In the past, the government has sometimes seized illegal timber and fined the owners. But the penalties were much less than the value of the rosewood, and once the assessments were paid, the logs were authorized for export.
"The rosewood is piled up near the rivers; no one is trying to hide anything," said Guy Suzon Ramangason, the director general of the organization that manages many of the parks. "Chinese businessmen pay the exporters and they in turn pay off the controllers like the police and the government."
Malagasy rosewood — reddish and superbly grained — is among the world's most sought-after timber, especially since Asian sources of similar trees have been depleted. In China, the finished wood is primarily used to make replicas of antique furniture and musical instruments, some for export.
Madagascar is a trove of the wondrous. The island drifted free from Africa 165 million years ago and remains 300 miles off the continent's southeast coast. Evolution used the isolation with great inventiveness, taking advantage of a landscape that laces together savannah grasslands with lobes of desert and long ribbons of rainforest. Like the plants, most of the wildlife — long-tailed lemurs, iridescent birds, giant yellow moths — are unique in the world.
People began arriving 2,000 years ago, most paddling from what is now Malaysia and Indonesia. Their needs prevailed, and 85 to 90 percent of the forests were eventually sacrificed to agriculture. The people nonetheless remain among the world's poorest. Wages of $2.50 a day are not a trifle.
Here in Maroantsetra, a dusty town not far from Masoala National Park, the evidence of the assault on the forest is an open secret easily shared along the Antenambalana River. Some 500 rosewood logs lay stacked behind a padlocked bamboo fence in a storage lot surrounded by fields of corn and manioc. The inquisitive were shooed away by five young guards who lolled in the shade of a litchi tree.
"It would be easy for me to die if I gave information to someone from the outside," said one of the gatekeepers in a firm but apologetic voice.
The trees were transported here by boat and metal canoe — or simply strapped atop an impromptu raft of other, more buoyant logs.
The river also sits on Antongil Bay, and across the choppy water are coastal villages on the fringes of the Masoala forest.

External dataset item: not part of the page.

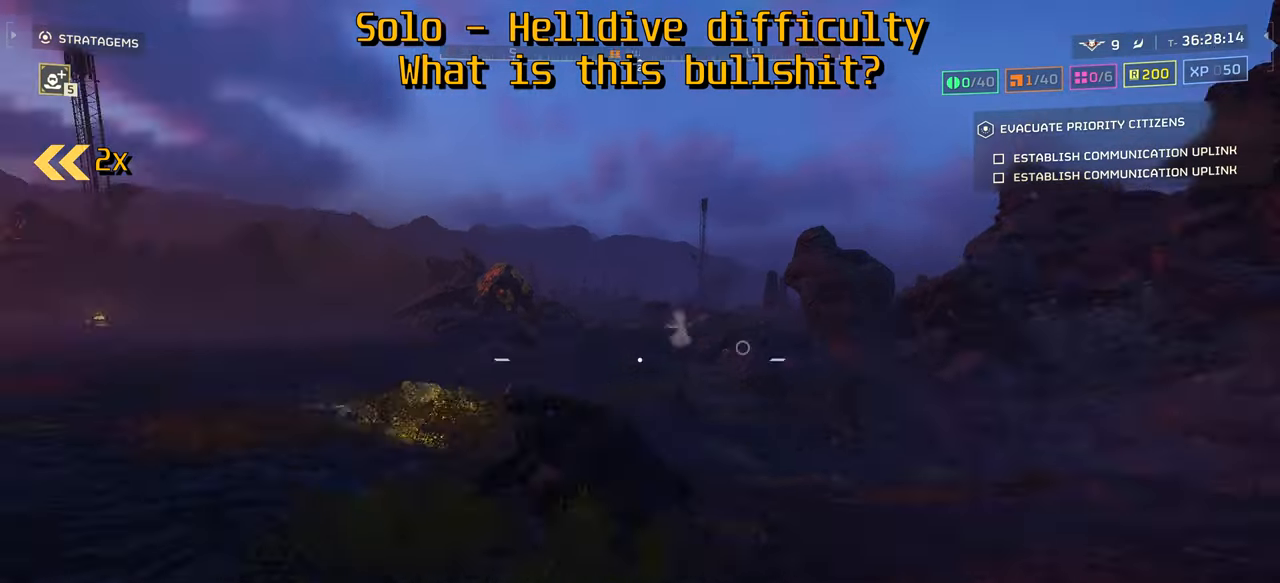
{"keys": ["a"], "mouse": [], "events": [[133, "a", "up"], [350, "a", "down"], [433, "w", "up"]]}
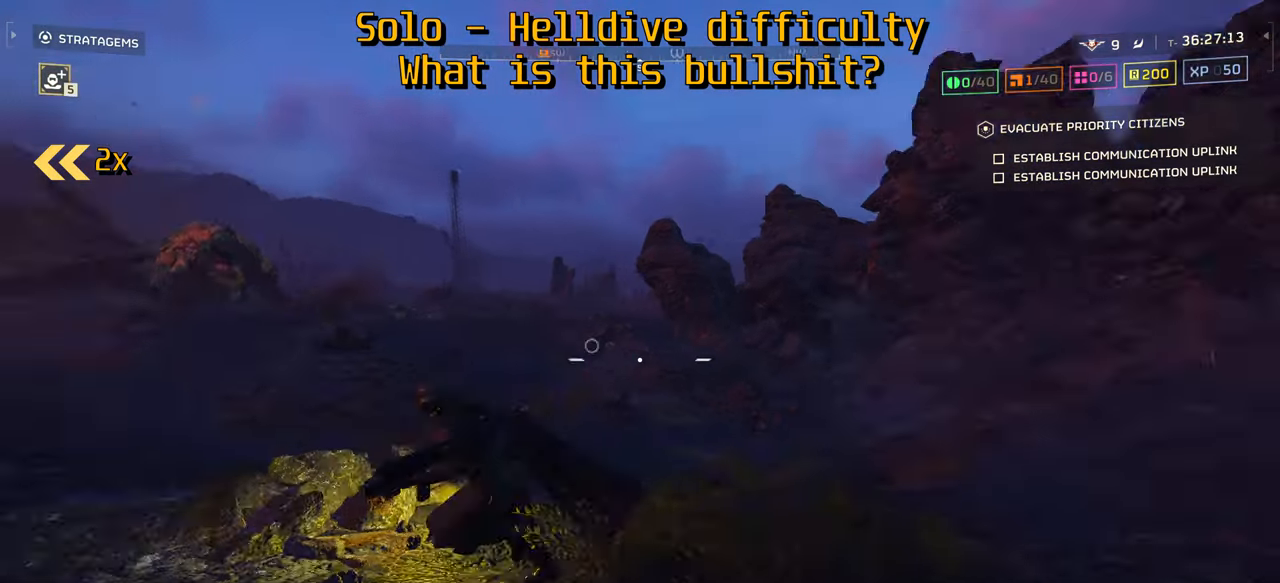
{"keys": ["a", "w"], "mouse": [], "events": [[316, "w", "down"]]}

Many of the families owned land within what is now the national park, and say they were falsely promised payment for the appropriated property.
They feel a reverence for nature — and also an entitlement. "God gave us the forest so that we could take what we need," said Francel, a 23-year-old man who uses only one name. "My ancestors are not angry. There are still many trees in the forest."

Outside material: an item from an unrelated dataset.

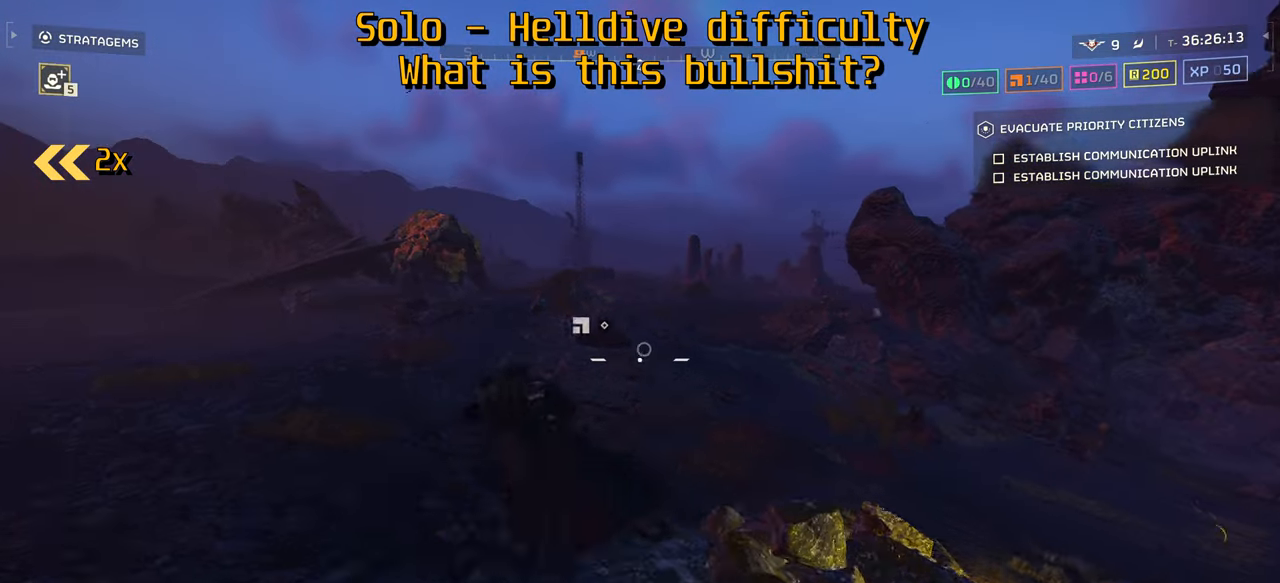
{"keys": ["w"], "mouse": [], "events": [[483, "a", "up"]]}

Francel, like others who carry axes into the mountains, finds it curious that rosewood is so valued. Other trees yield food — papaya, coconut, jackfruit.
But so much rosewood has been cut down that logging it gets harder by the month, villagers said. Now it can take two or three days to find a rosewood tree, even for men who have roamed the forest since childhood. They know how to open a trail with machetes and which plants have antiseptic powers.
For rosewood excursions, the teams of men carry rice and cooking utensils. When they can, they flavor their meals with meat — eels taken from the springs, fruit bats caught with nets, even the highly endangered species of lemurs that vault through the trees.
Dragging away the timber is back-breaking labor. Men yank hard on the nylon ropes, rest, then yank again.
"Rocks along the way can damage the wood, and you must be careful not to let the logs slide into a valley," said Thomas Kiloka, 55, a sinewy grandfather who joins the loggers as a porter.
He allowed that cutting down rosewood was against the law but said it was better for a poor man to take a tree from the woods than steal money from someone's home. Besides, there was little chance of being caught.